En effet, ce face-à-face reflète les regards tendres de l’ancienne nourrice qui protège toujours le jeune pharaon, lorsqu’il était encore Toutankhaton, déjà élevé dans la cour amarnienne et selon les principes atoniens. « Je considère cette scène comme un chef-d’œuvre de l’art égyptien », reprend l’archéologue. Elle a une double valeur politique et idéologique, sans oublier le raffinement stylistique du sculpteur qui, peut-être, était édicté d’effectuer cette scène dans la première chambre de la chapelle de la tombe de la nourrice. Une telle représentation révèle alors un hommage public du jeune prince, devenu roi, à son ancienne nourrice. Toutankhamon représentait à la fois « le bien-né, étant le fils du roi, mais encore le mal-né étant le fils d’Akhenaton », explique l’égyptologue, en effet cette scène reflète l’état politique du pays pendant et après le règne de Toutankhamon grâce à la représentation des généraux du pouvoir atonien qui l’entouraient, soit debout soit à genoux. Ces mêmes généraux devaient se quereller et se battre avec acharnement. D’ailleurs, parmi les reliefs les plus explicatifs de cette scène, c’est l’inscription dans laquelle s’adresse Maïa à Osiris en se mettant dans la peau d’Isis qui allaitait l’enfant Toutankhamon ou Horus.

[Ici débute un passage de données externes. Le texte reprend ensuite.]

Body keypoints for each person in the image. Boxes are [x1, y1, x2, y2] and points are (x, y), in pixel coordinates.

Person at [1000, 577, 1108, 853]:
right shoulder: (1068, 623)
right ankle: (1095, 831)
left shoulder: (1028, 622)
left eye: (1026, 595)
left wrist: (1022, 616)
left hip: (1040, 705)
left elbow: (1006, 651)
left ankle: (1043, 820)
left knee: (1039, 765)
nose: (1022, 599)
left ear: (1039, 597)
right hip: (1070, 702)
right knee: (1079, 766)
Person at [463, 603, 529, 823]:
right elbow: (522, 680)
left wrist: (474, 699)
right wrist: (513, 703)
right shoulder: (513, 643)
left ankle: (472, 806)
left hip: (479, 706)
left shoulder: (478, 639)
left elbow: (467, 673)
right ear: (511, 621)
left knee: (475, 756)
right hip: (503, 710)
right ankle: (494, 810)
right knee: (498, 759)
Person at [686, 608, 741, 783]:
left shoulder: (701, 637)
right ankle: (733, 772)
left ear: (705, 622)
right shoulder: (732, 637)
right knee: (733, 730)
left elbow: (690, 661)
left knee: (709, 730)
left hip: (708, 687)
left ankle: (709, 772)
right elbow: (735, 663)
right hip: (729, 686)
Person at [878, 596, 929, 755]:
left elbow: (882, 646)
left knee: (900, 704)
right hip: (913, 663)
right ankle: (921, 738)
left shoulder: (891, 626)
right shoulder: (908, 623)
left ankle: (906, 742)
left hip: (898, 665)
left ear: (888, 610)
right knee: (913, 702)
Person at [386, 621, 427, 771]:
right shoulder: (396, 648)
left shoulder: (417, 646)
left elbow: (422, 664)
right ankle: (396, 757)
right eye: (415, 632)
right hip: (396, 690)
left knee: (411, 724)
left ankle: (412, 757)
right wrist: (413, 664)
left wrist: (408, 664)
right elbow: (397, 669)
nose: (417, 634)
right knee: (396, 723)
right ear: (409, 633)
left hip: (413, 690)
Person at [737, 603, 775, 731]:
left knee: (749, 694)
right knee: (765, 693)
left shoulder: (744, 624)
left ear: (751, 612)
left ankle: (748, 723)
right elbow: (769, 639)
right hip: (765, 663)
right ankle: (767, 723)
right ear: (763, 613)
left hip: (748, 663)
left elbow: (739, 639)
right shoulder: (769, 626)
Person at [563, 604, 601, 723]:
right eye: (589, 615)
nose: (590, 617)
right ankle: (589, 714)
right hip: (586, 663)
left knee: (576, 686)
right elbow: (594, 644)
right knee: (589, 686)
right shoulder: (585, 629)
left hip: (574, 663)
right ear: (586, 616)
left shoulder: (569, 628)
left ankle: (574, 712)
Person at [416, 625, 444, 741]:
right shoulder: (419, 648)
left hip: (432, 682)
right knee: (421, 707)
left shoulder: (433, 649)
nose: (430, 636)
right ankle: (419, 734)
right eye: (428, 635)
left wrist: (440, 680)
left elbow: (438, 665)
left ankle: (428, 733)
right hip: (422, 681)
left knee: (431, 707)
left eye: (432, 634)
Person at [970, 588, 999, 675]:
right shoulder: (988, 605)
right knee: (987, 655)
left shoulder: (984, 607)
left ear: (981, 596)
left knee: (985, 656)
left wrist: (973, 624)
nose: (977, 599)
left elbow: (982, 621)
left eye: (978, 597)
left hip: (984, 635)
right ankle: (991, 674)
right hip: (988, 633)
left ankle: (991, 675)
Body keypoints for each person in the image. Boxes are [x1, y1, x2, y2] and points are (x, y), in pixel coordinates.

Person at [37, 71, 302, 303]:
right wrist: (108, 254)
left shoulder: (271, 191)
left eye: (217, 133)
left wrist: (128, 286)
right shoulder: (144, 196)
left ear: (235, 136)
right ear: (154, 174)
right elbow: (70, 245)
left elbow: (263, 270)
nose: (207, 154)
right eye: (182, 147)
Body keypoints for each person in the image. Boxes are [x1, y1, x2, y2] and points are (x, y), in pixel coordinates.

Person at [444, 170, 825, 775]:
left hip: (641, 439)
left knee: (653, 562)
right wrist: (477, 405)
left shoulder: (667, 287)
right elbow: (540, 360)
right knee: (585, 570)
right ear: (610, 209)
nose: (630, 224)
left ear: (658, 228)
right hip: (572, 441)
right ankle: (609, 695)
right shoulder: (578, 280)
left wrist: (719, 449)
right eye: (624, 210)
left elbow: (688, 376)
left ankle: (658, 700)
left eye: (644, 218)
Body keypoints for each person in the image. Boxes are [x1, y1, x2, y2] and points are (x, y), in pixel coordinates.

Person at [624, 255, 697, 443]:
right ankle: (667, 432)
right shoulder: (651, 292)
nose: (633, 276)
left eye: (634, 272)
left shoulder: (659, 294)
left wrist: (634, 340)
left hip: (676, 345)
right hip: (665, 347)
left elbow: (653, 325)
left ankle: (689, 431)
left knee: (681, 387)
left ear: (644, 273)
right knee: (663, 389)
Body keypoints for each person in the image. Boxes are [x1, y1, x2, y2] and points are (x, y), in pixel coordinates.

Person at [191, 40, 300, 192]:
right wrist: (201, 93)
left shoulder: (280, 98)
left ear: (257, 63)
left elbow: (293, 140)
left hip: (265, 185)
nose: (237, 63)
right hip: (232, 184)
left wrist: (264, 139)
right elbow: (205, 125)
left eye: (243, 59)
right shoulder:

Au cours des fouilles, « Nous étions en quête de l’époux de cette femme, puisque les nourrices de l’époque étaient les femmes des hauts fonctionnaires. Mais Maïa était unique. La tombe appartient uniquement à la mère-nourricière, mettant en évidence son importance au sein de l’institution féminine de la cour atonienne », explique Zivie. Ceci s’est concrétisé grâce à la découverte d’une scène qui incarne Maïa coiffée d’une sorte de modius porté par les femmes associées à l’institution du harem royal. Maïa est en fait assise prestigieusement, et reçoit les hommages de ses jeunes assistantes dans l’institution du harem et de quelques prêtres et fonctionnaires. Cette scène ornait la deuxième chambre de la chapelle de la tombe.

 

Raïya, l’homme d’Aton

Donc, Maïa est une personne-clé, à la fois de l’époque atonienne et de ses circonstances politiques. Cette tombe est alors à cheval entre le style amarnien et celui du Nouvel Empire. Mais la tombe la plus atonienne de Saqqara, c’est celle du scribe du trésor du temple d’Aton à Memphis et à Amarna Raïya ou Hatiay, avec celle de Meryneith ou Mery Rê qui est récemment redécouverte par la mission hollandaise. La tombe de Mery Rê était déjà connue dans les documents et enfin les Hollandais ont pu la mettre au jour il y a peu de temps. Mais la tombe où opère Bubasteion depuis quelques années, c’est celle de Raïya. Trouvée à l’ouest de la tombe de Maïa, celle de Raïya s’est avérée moitié construite moitié rupestre. Les ouvriers se sont servis en fait de la nature de la roche à Saqqara pour peindre la tombe du scribe. Et pour la prolonger, ils ont construit le reste. Intacte qu’elle soit, cette tombe a été bâtie, sans le moindre doute, pendant le règne d’Akhenaton. Les noms, les dieux, les textes et les cartouches. Tout est atonien. « Nous pouvons encore remarquer l’inscription d’Aton dans les cartouches, sans oublier celles d’Akhenaton et Néfertiti, qui y ont été découvertes », explique Zivie. S’ajoute encore à tout cela l’architecture « talatat » qui a été utilisée dans la construction de Raïya. Les bas-reliefs en creux, entre peinture et sculpture sont une merveille. Ils ont été réalisés par un très grand artiste, peut-être un de ceux qui ont fait certains portraits d’Akhenaton. Malgré cette atmosphère amarnienne régnante dans cette tombe, la doctrine osirienne classique surgit quand même. Parmi les récentes fouilles mises au jour se trouve une stèle inachevée où est représenté Raïya avec sa femme devant Osiris. En plus, la femme est mentionnée comme chanteuse d’Osiris. Pour Zivie, il semble que cette stèle a été rajoutée après la mort d’Akhenaton. Désormais, peut-être « il y a eu une sorte de liberté politique qui a encouragé le sculpteur à effectuer cette scène. On ne sait pas, veut-on dire que l’homme du temple d’Aton n’était pas sincère au culte qu’il personnifiait pendant le règne d’Akhenaton ? En tout cas, c’est une scène problématique », reprend Zivie.

Que ce soit la tombe de Maïa ou celle de Raïya, toutes les deux ont permis de décoder quelques signes de l’époque amarnienne, il en reste autant à éclairer à travers les fouilles et les études.